CARPE DIEM: Why Subprime Mortgage Crisis Won't Cause A Recession: The U.S. Economy Survived S&L Crisis

Helge: How will the US banking crisis going to affect industrial and infrastructure investments? What kind of changes are we going to face in the near future? How long a deep effects are we going to see? What kind of industries and investments will be affected?

CARPE DIEM: Why Subprime Mortgage Crisis Won't Cause A Recession: The U.S. Economy Survived S&L Crisis: "In some ways, today's economy is in much better shape than the U.S. economy of the 1980s, e.g. unemployment rates today (4.6% average over the last two years) are much lower than the 1980s (7.3% average).

Consider also that not a single U.S. bank failed in 2005 or 2006 (see chart above), and only 3 banks have failed in 2007, which a very impressive record of only 1 bank failure per year on average over the last 3 years.

I am pretty sure that there has never been any two-year period in U.S. history without a single bank failure in the U.S., and no three-year period in U.S. history with only 3 bank failures. The U.S. banking system has never been as strong and as stable as it is today."

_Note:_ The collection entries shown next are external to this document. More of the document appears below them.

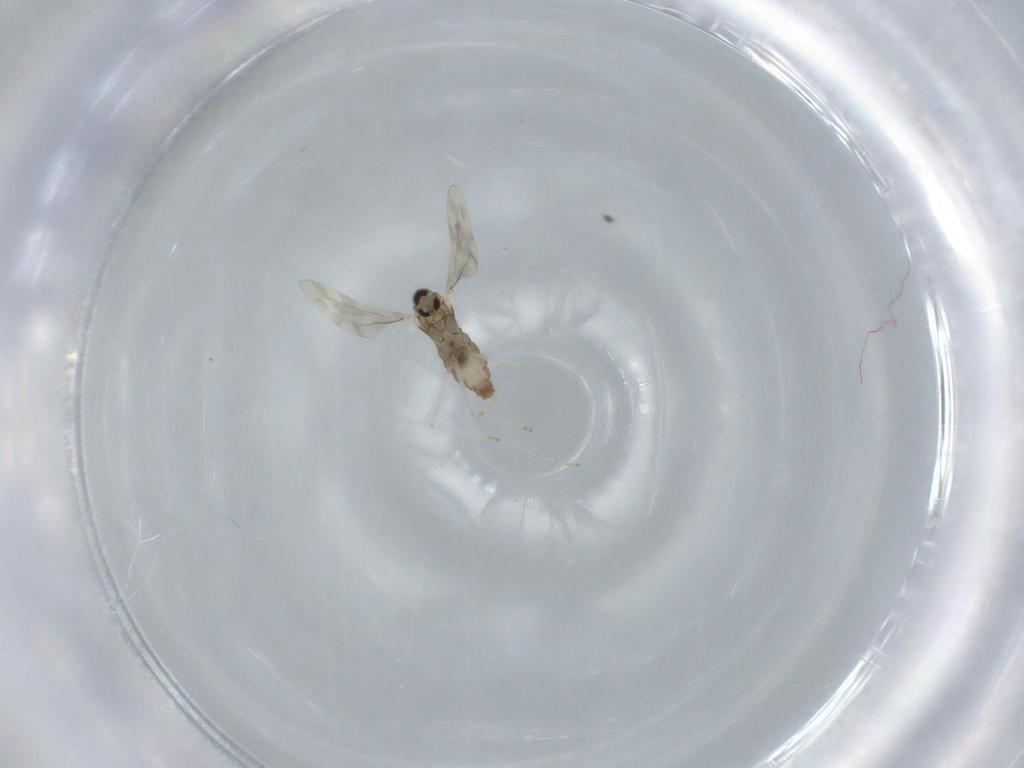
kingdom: Animalia
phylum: Arthropoda
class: Insecta
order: Diptera
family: Cecidomyiidae
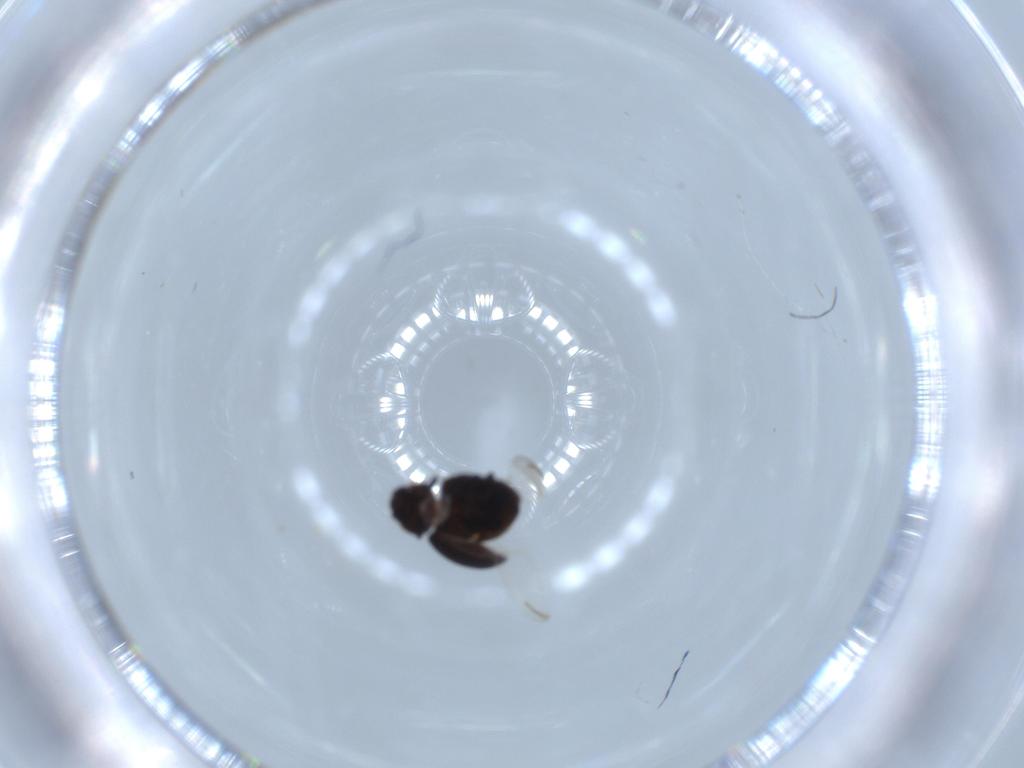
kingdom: Animalia
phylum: Arthropoda
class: Insecta
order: Coleoptera
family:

Helge: Who is saying this?

Mark J. Perry

About Me

Dr. Mark J. Perry is a professor of economics and finance in the School of Management at the Flint campus of the University of Michigan. Perry holds two graduate degrees in economics (M.A. and Ph.D.) from George Mason University in Washington, D.C. In addition, he holds an MBA degree in finance from the Curtis L. Carlson School of Management at the University of Minnesota.